Rz. 16
Über den Zweck des § 2 AStG herrscht kein klares Verständnis. Unstreitig soll die Norm die beschränkte Steuerpflicht erweitern. Dies gilt allerdings nur unter den in der Norm angelegten Voraussetzungen, d. h. insbesondere bei einer entsprechend intensiven Verbindung zum Inland sowie bei steuerlichen Vorteilen nach dem Wegzug im Ausland.
Rz. 17
Mit der Einführung des AStG wurde das Ziel verfolgt, ungerechtfertigte Steuervorteile, die u. a. aus der Wohnsitzverlegung ins Ausland erzielt werden können, abzubauen. Konkret im Zusammenhang mit § 2 AStG wurde dabei auch der Begriff "Steuerflucht" angesprochen, der infolge der beachtlichen Steuervorteile, die sich durch Wegzug in ein Niedrigsteuergebiet erzielen ließen, laut werde.
Die im Zusammenhang mit der Einführung des § 2 AStG genannten Erwägungen werden teilweise als "diffuses Bedürfnis nach Steuergerechtigkeit" bezeichnet und im Schrifttum weitgehend abgelehnt.
Der Zweck einer Norm muss in Tatbestand und Rechtsfolge erkennbar sein und darf sich nicht auf bloße Behauptungen beschränken.
Rz. 18
Unstreitig knüpft § 2 AStG nicht an den Wohnsitzwechsel an sich, sondern zusätzlich an weitere Voraussetzungen. Diese Voraussetzungen beziehen sich teilweise auf die Person des Steuerpflichtigen und teilweise auch auf dessen Besteuerung im Ausland.
Teilweise wird als Rechtfertigung für § 2 AStG das Äquivalenzprinzip genannt, der in der Existenz wesentlicher wirtschaftlicher Interessen im Inland als Tatbestandsmerkmal zum Ausdruck komme.
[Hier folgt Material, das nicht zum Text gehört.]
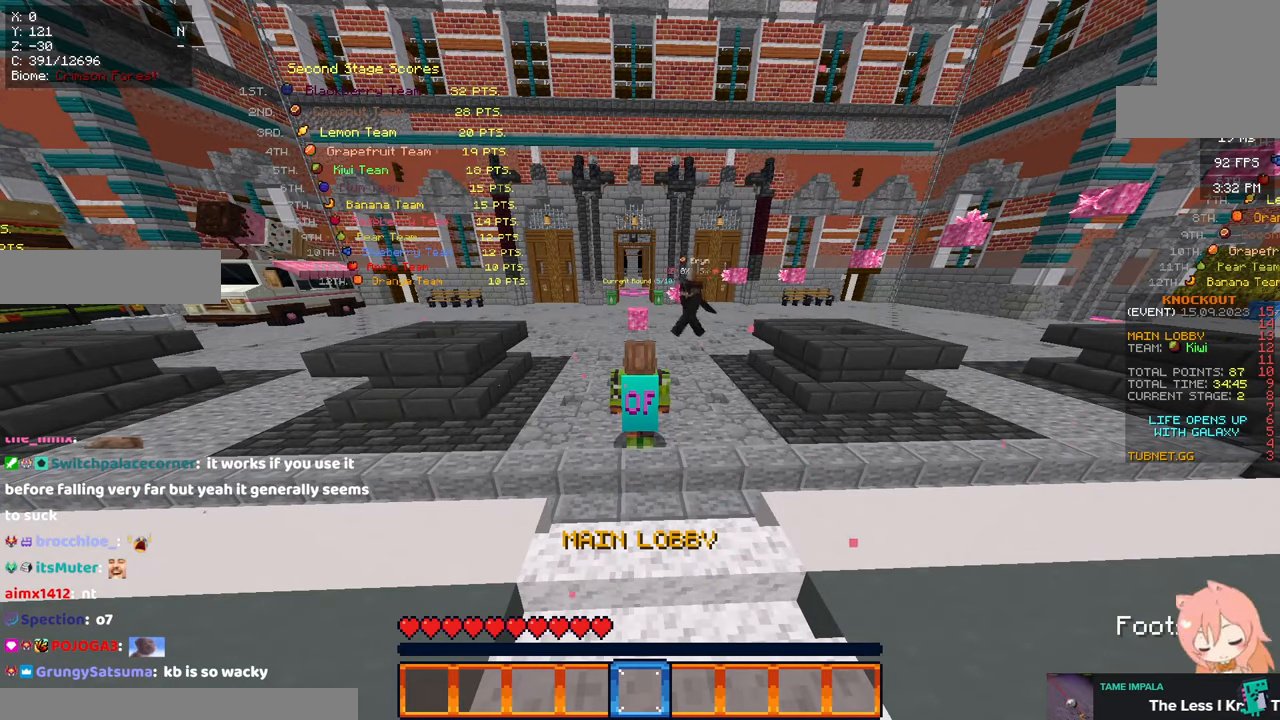
{"keys": [], "mouse": [], "events": []}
Dies kann allerdings aus mehreren Gründen nicht überzeugen: zunächst kann das Äquivalenzprinzip, welches bereits im Rahmen der regulären beschränkten Steuerpflicht als Rechtfertigung dient, die Erfassung jeglicher nicht-ausländischer Einkünfte nicht rechtfertigen.
Würde das Äquivalenzprinzip als Rechtfertigung taugen, so würde es zudem auch naheliegen, die reguläre beschränkte Steuerpflicht auszuweiten.
Schließlich werden zu Recht die niedrigen Einstiegshürden für "wesentliche" wirtschaftliche Inlandsinteressen kritisiert.
Der Normzweck kann nach hier vertretener Auffassung daher nicht darin gesehen werden, infolge der Bereitstellung staatlicher Infrastruktur für das wirtschaftliche Handeln die Besteuerung auszudehnen.
Rz. 19
Vielmehr ist für die Ausdehnung des nationalen Besteuerungsanspruchs in § 2 AStG die Niedrigbesteuerung im Ausland von entscheidender Bedeutung.
§ 2 AStG zielt daher insbesondere darauf ab, steuerlich motivierte Wegzüge ins niedrig besteuerte Ausland unattraktiver zu machen, indem Vorteile versagt werden. Die Maßgeblichkeit der wirtschaftlichen Beziehungen ins Inland sowie der Staatsangehörigkeit und der vor dem Wegzug gegebenen unbeschränkten Steuerpflicht stehen dem nicht entgegen. Im Gegenteil können diese ergänzenden Merkmale dahingehend interpretiert werden, das steuerliche Motiv des Wegzugs zu manifestieren, weil dieses nicht allein in der niedrigen Besteuerung im Ausland zum Ausdruck kommt, sondern die Inlandsbezüge als typisierende Vermutung des Nicht-Vorliegens anderer als steuerlicher Motive gesehen werden könnten.
Rz. 20
Wenngleich die Wohnsitzverlegung keinen steuerlichen Rechtsmissbrauch darstellt
, dürfte der Zweck des § 2 AStG somit in der Versagung von steuerlichen Vorteilen aus dem steuerlich motivierten Wegzug ins niedrig besteuerte Ausland zu sehen sein. Hintergrund könnte ein Lenkungszweck oder ein Symbolzweck sein. Es könnte allerdings auch eine auf Steuerumgehungen abzielende Norm gegeben sein. Dafür würde wohl auch die Einbettung der Vorschrift ins AStG sprechen
, dessen Zweck schwerpunktmäßig in der Beseitigung ungerechtfertigter Steuervorteile durch Wohnsitzverlegung in das steuerbegünstigte Ausland liegen sollte.